Exercise.
Give back exactly the stretch of data below from the line holding "(156, 230) none" through the line holding "[51,341,126,352] [52,372,85,382] All", both ends included, and leave the remaining lines out.

Information provided.
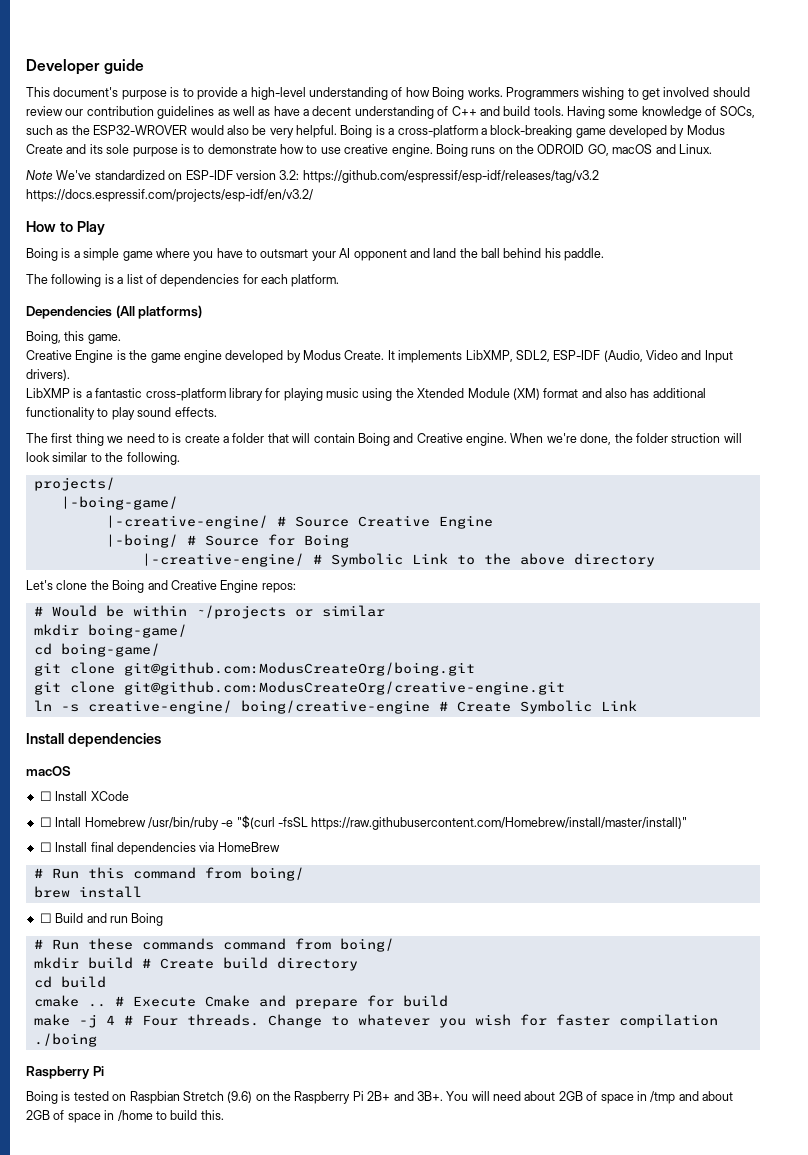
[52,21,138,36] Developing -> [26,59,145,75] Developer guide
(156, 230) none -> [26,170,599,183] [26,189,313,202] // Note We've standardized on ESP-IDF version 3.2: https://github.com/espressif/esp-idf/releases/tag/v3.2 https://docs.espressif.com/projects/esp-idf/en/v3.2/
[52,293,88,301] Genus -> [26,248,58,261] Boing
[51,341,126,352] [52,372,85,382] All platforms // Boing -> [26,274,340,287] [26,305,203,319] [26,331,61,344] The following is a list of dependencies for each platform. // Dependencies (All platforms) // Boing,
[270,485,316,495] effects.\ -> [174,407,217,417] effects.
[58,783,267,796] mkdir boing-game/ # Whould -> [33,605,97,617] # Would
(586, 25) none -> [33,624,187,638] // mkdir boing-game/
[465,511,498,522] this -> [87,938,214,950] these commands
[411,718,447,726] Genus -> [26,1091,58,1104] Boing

--

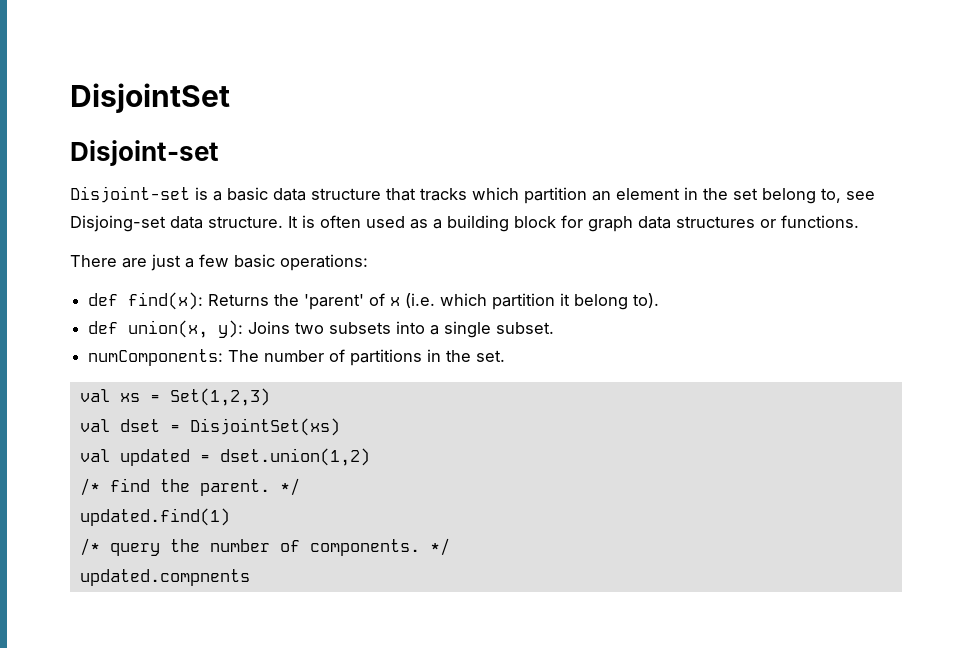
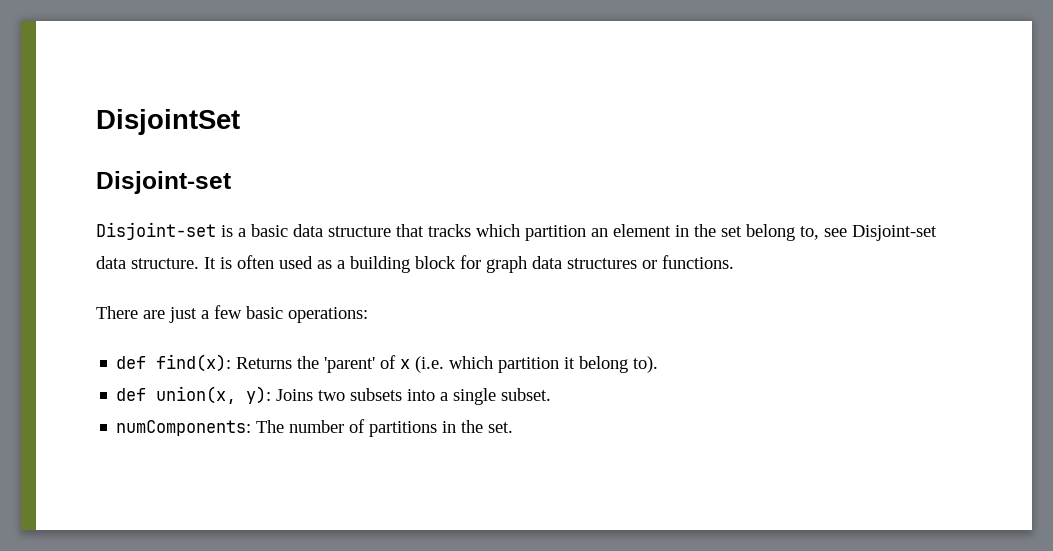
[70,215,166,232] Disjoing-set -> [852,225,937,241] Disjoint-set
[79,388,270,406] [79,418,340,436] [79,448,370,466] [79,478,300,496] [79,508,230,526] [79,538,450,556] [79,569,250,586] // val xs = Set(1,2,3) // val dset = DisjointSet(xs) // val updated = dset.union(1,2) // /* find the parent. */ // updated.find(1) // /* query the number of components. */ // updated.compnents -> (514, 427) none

Expected answer.
(156, 230) none -> [26,170,599,183] [26,189,313,202] // Note We've standardized on ESP-IDF version 3.2: https://github.com/espressif/esp-idf/releases/tag/v3.2 https://docs.espressif.com/projects/esp-idf/en/v3.2/
[52,293,88,301] Genus -> [26,248,58,261] Boing
[51,341,126,352] [52,372,85,382] All platforms // Boing -> [26,274,340,287] [26,305,203,319] [26,331,61,344] The following is a list of dependencies for each platform. // Dependencies (All platforms) // Boing,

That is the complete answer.